In 2011, researchers from Duke University discovered that those who receive Botox treatments struggle to empathize with others because, after the stiffening of their own faces, reading others people’s emotions becomes difficult.
Maybe this was a gimmicky way to introduce a new column on social dynamics and psychology. It depends--either these studies sound like fun facts and nothing more, or they instigate questions in your mind: Why do we live in a world where the width of your face determines your economic chances? Why do rational beings decide whether they like a face within 13 milliseconds (no, really, 13 milliseconds)? Is this right, or wrong, or too unavoidable to matter? These questions happen to make greater fodder for conversations, conversations that grow into more than small talk.
There’s a second reason for this column’s existence: you can’t read about human behavioral science without the findings implicating you. And then you realize something: no transparent glass lets you view your subconscious mind. You can’t see your subconscious any more than you can see your kidneys. In many ways, you’re a stranger to yourself.
I know a good handful of introverts at The King's College who have bought (or been thoughtfully gifted) a copy of Susan Cain’s book Quiet: The Power of Introverts in a World That Can't Stop Talking. I bought and read it over last Christmas break. About two-thirds of the way through the book, I read something so sensationally relevant to myself that I uncurled myself from my spot in front of the family fireplace and stalked around the ground floor of my house, reading this quote to all nearby relatives:
"In one well-known experiment, dating all the way back to 1967 and still a favorite in-class demonstration in psychology courses, Eysenck placed lemon juice on the tongues of adult introverts and extroverts to find out who salivated more. Sure enough, the introverts, being more aroused by sensory stimuli, were the ones with the watery mouths."
Maybe my claim that this added “so much new insight” was tinged with a little pride. Yeah, I’m an introvert. I walk into a crowded room and feel the pulsing of souls, their fears and loves. Such is my curse.
Well, introversion is so rarely rewarded by the meritocracy of confidence we live in, so it’s nice to reframe our “lack of confidence” as “sensory overstimulation.” But Eysenck’s study primarily interested me because it made sense of me. For instance when my little sisters sit next to my in my pew at church, I get agitated when their sleeves brush against both my right and left arms. Related to my introversion? Quite possibly.

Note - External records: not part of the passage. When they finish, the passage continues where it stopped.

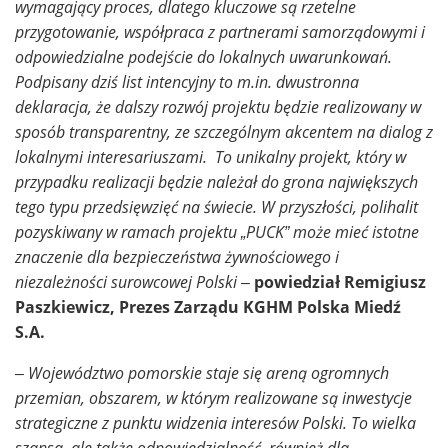
wymagający proces, dlatego kluczowe są rzetelne
przygotowanie, współpraca z partnerami samorządowymi i
odpowiedzialne podejście do lokalnych uwarunkowań.
Podpisany dziś list intencyjny to m.in. dwustronna
deklaracja, że dalszy rozwój projektu będzie realizowany w
sposób transparentny, ze szczególnym akcentem na dialog z
lokalnymi interesariuszami. To unikalny projekt, który w
przypadku realizacji będzie należał do grona największych
tego typu przedsięwzięć na świecie. W przyszłości, polihalit
pozyskiwany w ramach projektu „PUCK” może mieć istotne
znaczenie dla bezpieczeństwa żywnościowego i
niezależności surowcowej Polski
–
powiedział Remigiusz
Paszkiewicz, Prezes Zarządu KGHM Polska Miedź
S.A.
– Województwo pomorskie staje się areną ogromnych
przemian, obszarem, w którym realizowane są inwestycje
strategiczne z punktu widzenia interesów Polski. To wielka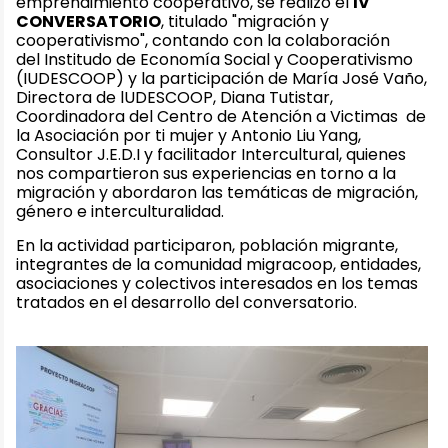
emprendimiento cooperativo, se realizó el
IV
CONVERSATORIO
, titulado "migración y
cooperativismo", contando con la colaboración
del Institudo de Economía Social y Cooperativismo
(IUDESCOOP) y la participación de María José Vaño,
Directora de lUDESCOOP, Diana Tutistar,
Coordinadora del Centro de Atención a Victimas de
la Asociación por ti mujer y Antonio Liu Yang,
Consultor J.E.D.I y facilitador Intercultural, quienes
nos compartieron sus experiencias en torno a la
migración y abordaron las temáticas de migración,
género e interculturalidad.
En la actividad participaron, población migrante,
integrantes de la comunidad migracoop, entidades,
asociaciones y colectivos interesados en los temas
tratados en el desarrollo del conversatorio.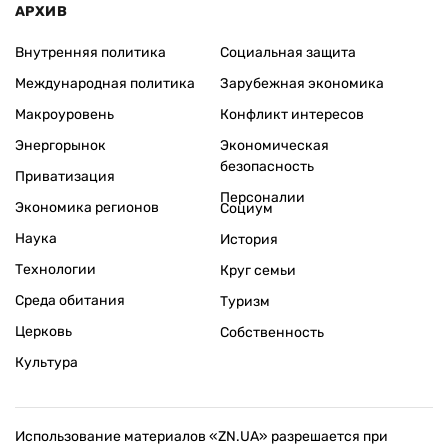
АРХИВ
Внутренняя политика
Социальная защита
Международная политика
Зарубежная экономика
Макроуровень
Конфликт интересов
Энергорынок
Экономическая
безопасность
Приватизация
Персоналии
Экономика регионов
Социум
Наука
История
Технологии
Круг семьи
Среда обитания
Туризм
Церковь
Собственность
Культура
Использование материалов «ZN.UA» разрешается при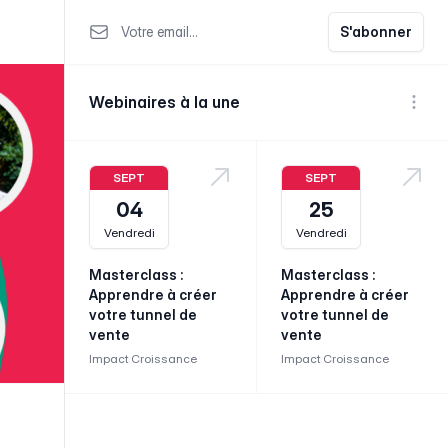
Votre email
S'abonner
Webinaires à la une
Voir p
SEPT
SEPT
04
25
Vendredi
Vendredi
Masterclass :
Masterclass :
Apprendre à créer
Apprendre à créer
votre tunnel de
votre tunnel de
vente
vente
Impact Croissance
Impact Croissance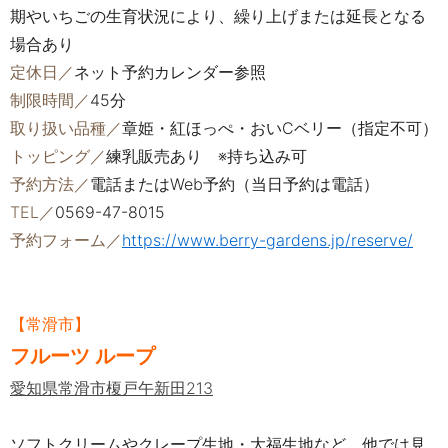
期やいちごの生育状況により、繰り上げまたは延長となる
場合あり
定休日／
ネット予約カレンダー参照
制限時間／
45分
取り扱い品種／
章姫・紅ほっぺ・おいCベリー（指定不可）
トッピング／
練乳販売あり ※持ち込み可
予約方法／
電話またはWeb予約（当日予約は電話）
TEL／
0569-47-8015
予約フォーム／
https://www.berry-gardens.jp/reserve/
【常滑市】
フルーツ ループ
愛知県常滑市榎戸午新田213
ソフトクリームやクレープ生地・大福生地など、他では見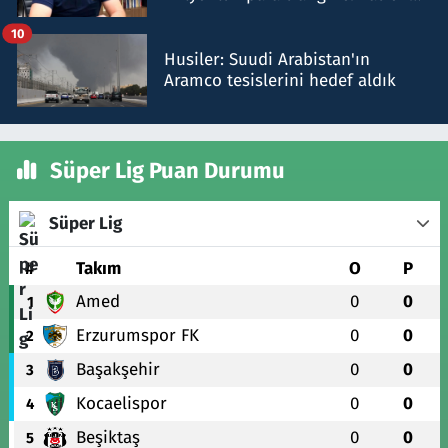
talimat verdi, ben gönderdim
10
Husiler: Suudi Arabistan'ın
Aramco tesislerini hedef aldık
Süper Lig Puan Durumu
Süper Lig
#
Takım
O
P
Amed
0
0
1
Erzurumspor FK
0
0
2
Başakşehir
0
0
3
Kocaelispor
0
0
4
Beşiktaş
0
0
5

So that’s the goal: to better understand the way we relate to each other and to ourselves. I’ll be talking about networking in next week’s column because it’s a situation which makes most people nervous, and when we’re nervous, we’re less observant.
I said earlier that social dynamics make for dynamite conversation topics--both personal and intellectual, scandalous and scientific. I really hope the conversation begins in the comments below. You'll have more to say on the moral dimension of relationships, I'm sure, than the otherwise fascinating articles covering the newest studies in sociology in The Atlantic. There will be questions to ask: the how, the why and the "now what?" questions.
I look forward to puzzling through these inquiries together.